For a sample \(S\), with size \(n\) and inclusion probabilities \(\pi_i=P(i\in S)\) (argument Pi), derived from a finite population \(U\), with size \(N\), different formulations of the Gini index have been proposed in the literature. This function estimates the Gini index using various formulations, and both R and C++ codes are implemented. This can be useful for research purposes, and speed comparisons can be made. The different methods for estimating the Gini index are (see also Muñoz et al., 2023):
method = 1 (Langel and Tillé, 2013)
$$ \widehat{G}_{w1}= \displaystyle \frac{1}{2\widehat{N}^{2}\overline{y}_{w}}\sum_{i \in S}\sum_{j \in S}w_{i}w_{j}|y_{i}-y_{j}|,$$
where \(\widehat{N}=\sum_{i \in S}w_i\), \(\overline{y}_{w}=\widehat{N}^{-1}\sum_{i \in S}w_{i}y_{i}\), and \(w_i\) are the survey weights. For example, the survey weights can be \(w_i=\pi_{i}^{-1}\). w or Pi must be provided, but not both. It is required that \(w_i = \pi_i^{-1}\), for \(i \in S\), when both w and Pi are provided.
method = 2 (Alfons and Templ, 2012; Langel and Tillé, 2013)
$$ \widehat{G}_{w2} =\displaystyle \frac{2\sum_{i \in S}w_{(i)}^{*}\widehat{N}_{(i)}y_{(i)} - \sum_{i \in S}w_{i}^{2}y_{i} }{\widehat{N}^{2}\overline{y}_{w}}-1,$$
where \(y_{(i)}\) are the values \(y_i\) sorted in increasing order, \(w_{(i)}^{*}\) are the values \(w_i\) sorted according to the increasing order of the values \(y_i\), and \(\widehat{N}_{(i)}=\sum_{j=1}^{i}w_{(j)}^{*}\). Langel and Tillé (2013) show that \(\widehat{G}_{w1} = \widehat{G}_{w2}\).
method = 3 (Berger, 2008)
$$ \widehat{G}_{w3} = \displaystyle \frac{2}{\widehat{N}\overline{y}_{w}}\sum_{i \in S}w_{i}y_{i}\widehat{F}_{w}^{\ast}(y_{i})-1, $$
where
$$\widehat{F}_{w}^{\ast}(t) = \displaystyle \frac{1}{\widehat{N}}\sum_{i \in S}w_{i}[\delta(y_i < t) + 0.5\delta(y_i = t)] $$
is the smooth (mid-point) distribution function, and \(\delta(\cdot)\) is the indicator variable that takes the value 1 when its argument is true, and the value 0 otherwise. It can be seen that \(\widehat{G}_{w2} = \widehat{G}_{w3}\).

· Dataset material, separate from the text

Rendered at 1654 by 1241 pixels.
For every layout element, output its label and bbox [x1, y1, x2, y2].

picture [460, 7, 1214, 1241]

method = 4 (Berger and Gedik-Balay, 2020)
$$\widehat{G}_{w4} = 1 - \displaystyle \frac{\overline{z}_{w}}{\overline{y}_{w}},$$
where \(\overline{z}_{w}=\widehat{N}^{-1}\sum_{i \in S}w_{i}z_{i}\) and
$$z_{i} = \displaystyle \frac{1}{\widehat{N} - w_{i}}\sum_{ \substack{j \in S\\ j\neq i}}\min(y_{i},y_{j}).$$
method = 5 (Lerman and Yitzhaki, 1989)
$$\widehat{G}_{w5} = \displaystyle \frac{2}{\widehat{N}\overline{y}_{w}} \sum_{i \in S} w_{i}[y_{i} - \overline{y}_{w}]\left[ \widehat{F}_{w}^{LY}(y_{i}) - \overline{F}_{w}^{LY} \right], $$
where
$$\widehat{F}_{w}^{LY}(y_{i}) = \displaystyle \frac{1}{\widehat{N}}\left(\widehat{N}_{(i-1)} + \frac{w_{(i)}^{\ast}}{2} \right) $$
and \(\overline{F}_{w}^{LY}=\widehat{N}^{-1}\sum_{i \in S}w_{i}\widehat{F}_{w}^{LY}(y_{i})\).